What is asked: Rewrite the records from the line that has "text 81,0.6,1.96,1.36 [118, 837, 1157, 866]" through the line that has "text 62,1.167,2.569,1.402 [118, 291, 1157, 319]", replacing "text" with "element" and leaving everything else unchanged.

Extracted information:

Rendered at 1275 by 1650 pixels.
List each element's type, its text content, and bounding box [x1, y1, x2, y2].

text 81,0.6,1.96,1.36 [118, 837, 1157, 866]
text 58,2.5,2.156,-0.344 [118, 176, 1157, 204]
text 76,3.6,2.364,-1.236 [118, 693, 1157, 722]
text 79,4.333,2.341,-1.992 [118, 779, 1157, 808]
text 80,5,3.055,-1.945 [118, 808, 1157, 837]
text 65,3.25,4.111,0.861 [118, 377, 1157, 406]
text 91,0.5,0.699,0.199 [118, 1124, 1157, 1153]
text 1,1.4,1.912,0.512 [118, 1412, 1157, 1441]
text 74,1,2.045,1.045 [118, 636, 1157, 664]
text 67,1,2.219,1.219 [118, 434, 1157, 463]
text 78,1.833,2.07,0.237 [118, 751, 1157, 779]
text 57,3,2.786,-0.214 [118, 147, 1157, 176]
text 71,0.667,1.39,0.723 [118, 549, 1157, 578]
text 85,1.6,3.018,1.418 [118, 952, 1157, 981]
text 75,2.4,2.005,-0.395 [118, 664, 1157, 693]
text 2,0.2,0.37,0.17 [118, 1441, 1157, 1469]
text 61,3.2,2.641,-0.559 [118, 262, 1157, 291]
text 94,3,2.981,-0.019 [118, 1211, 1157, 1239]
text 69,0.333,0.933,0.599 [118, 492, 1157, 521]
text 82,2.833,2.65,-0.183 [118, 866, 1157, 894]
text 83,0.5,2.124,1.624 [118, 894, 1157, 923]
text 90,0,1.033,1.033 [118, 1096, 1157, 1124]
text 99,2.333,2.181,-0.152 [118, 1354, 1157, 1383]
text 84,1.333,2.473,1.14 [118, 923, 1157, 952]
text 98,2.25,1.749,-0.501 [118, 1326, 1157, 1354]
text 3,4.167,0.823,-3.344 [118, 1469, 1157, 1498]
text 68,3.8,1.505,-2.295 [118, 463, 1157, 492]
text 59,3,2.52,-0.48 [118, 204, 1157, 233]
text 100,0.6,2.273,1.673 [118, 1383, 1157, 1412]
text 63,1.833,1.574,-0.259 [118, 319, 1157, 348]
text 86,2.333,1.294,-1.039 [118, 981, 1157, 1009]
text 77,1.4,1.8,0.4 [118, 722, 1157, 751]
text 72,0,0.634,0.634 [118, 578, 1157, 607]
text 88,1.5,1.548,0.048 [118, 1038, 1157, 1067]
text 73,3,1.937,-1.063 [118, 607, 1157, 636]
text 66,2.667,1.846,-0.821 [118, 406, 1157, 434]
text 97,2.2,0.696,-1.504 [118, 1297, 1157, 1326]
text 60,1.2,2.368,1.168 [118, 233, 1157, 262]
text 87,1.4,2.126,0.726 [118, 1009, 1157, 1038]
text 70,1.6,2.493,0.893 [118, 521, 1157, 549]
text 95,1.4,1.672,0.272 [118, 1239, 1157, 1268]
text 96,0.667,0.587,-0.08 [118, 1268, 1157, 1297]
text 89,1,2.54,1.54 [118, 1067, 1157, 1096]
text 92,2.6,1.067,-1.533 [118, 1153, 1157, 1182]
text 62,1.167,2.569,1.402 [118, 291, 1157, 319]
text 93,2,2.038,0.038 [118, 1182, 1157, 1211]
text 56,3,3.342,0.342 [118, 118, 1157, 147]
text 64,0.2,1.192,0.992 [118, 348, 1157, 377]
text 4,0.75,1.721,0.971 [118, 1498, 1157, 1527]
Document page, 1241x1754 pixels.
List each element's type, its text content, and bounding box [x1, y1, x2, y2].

Output for this task:
element 81,0.6,1.96,1.36 [118, 837, 1157, 866]
element 58,2.5,2.156,-0.344 [118, 176, 1157, 204]
element 76,3.6,2.364,-1.236 [118, 693, 1157, 722]
element 79,4.333,2.341,-1.992 [118, 779, 1157, 808]
element 80,5,3.055,-1.945 [118, 808, 1157, 837]
element 65,3.25,4.111,0.861 [118, 377, 1157, 406]
element 91,0.5,0.699,0.199 [118, 1124, 1157, 1153]
element 1,1.4,1.912,0.512 [118, 1412, 1157, 1441]
element 74,1,2.045,1.045 [118, 636, 1157, 664]
element 67,1,2.219,1.219 [118, 434, 1157, 463]
element 78,1.833,2.07,0.237 [118, 751, 1157, 779]
element 57,3,2.786,-0.214 [118, 147, 1157, 176]
element 71,0.667,1.39,0.723 [118, 549, 1157, 578]
element 85,1.6,3.018,1.418 [118, 952, 1157, 981]
element 75,2.4,2.005,-0.395 [118, 664, 1157, 693]
element 2,0.2,0.37,0.17 [118, 1441, 1157, 1469]
element 61,3.2,2.641,-0.559 [118, 262, 1157, 291]
element 94,3,2.981,-0.019 [118, 1211, 1157, 1239]
element 69,0.333,0.933,0.599 [118, 492, 1157, 521]
element 82,2.833,2.65,-0.183 [118, 866, 1157, 894]
element 83,0.5,2.124,1.624 [118, 894, 1157, 923]
element 90,0,1.033,1.033 [118, 1096, 1157, 1124]
element 99,2.333,2.181,-0.152 [118, 1354, 1157, 1383]
element 84,1.333,2.473,1.14 [118, 923, 1157, 952]
element 98,2.25,1.749,-0.501 [118, 1326, 1157, 1354]
element 3,4.167,0.823,-3.344 [118, 1469, 1157, 1498]
element 68,3.8,1.505,-2.295 [118, 463, 1157, 492]
element 59,3,2.52,-0.48 [118, 204, 1157, 233]
element 100,0.6,2.273,1.673 [118, 1383, 1157, 1412]
element 63,1.833,1.574,-0.259 [118, 319, 1157, 348]
element 86,2.333,1.294,-1.039 [118, 981, 1157, 1009]
element 77,1.4,1.8,0.4 [118, 722, 1157, 751]
element 72,0,0.634,0.634 [118, 578, 1157, 607]
element 88,1.5,1.548,0.048 [118, 1038, 1157, 1067]
element 73,3,1.937,-1.063 [118, 607, 1157, 636]
element 66,2.667,1.846,-0.821 [118, 406, 1157, 434]
element 97,2.2,0.696,-1.504 [118, 1297, 1157, 1326]
element 60,1.2,2.368,1.168 [118, 233, 1157, 262]
element 87,1.4,2.126,0.726 [118, 1009, 1157, 1038]
element 70,1.6,2.493,0.893 [118, 521, 1157, 549]
element 95,1.4,1.672,0.272 [118, 1239, 1157, 1268]
element 96,0.667,0.587,-0.08 [118, 1268, 1157, 1297]
element 89,1,2.54,1.54 [118, 1067, 1157, 1096]
element 92,2.6,1.067,-1.533 [118, 1153, 1157, 1182]
element 62,1.167,2.569,1.402 [118, 291, 1157, 319]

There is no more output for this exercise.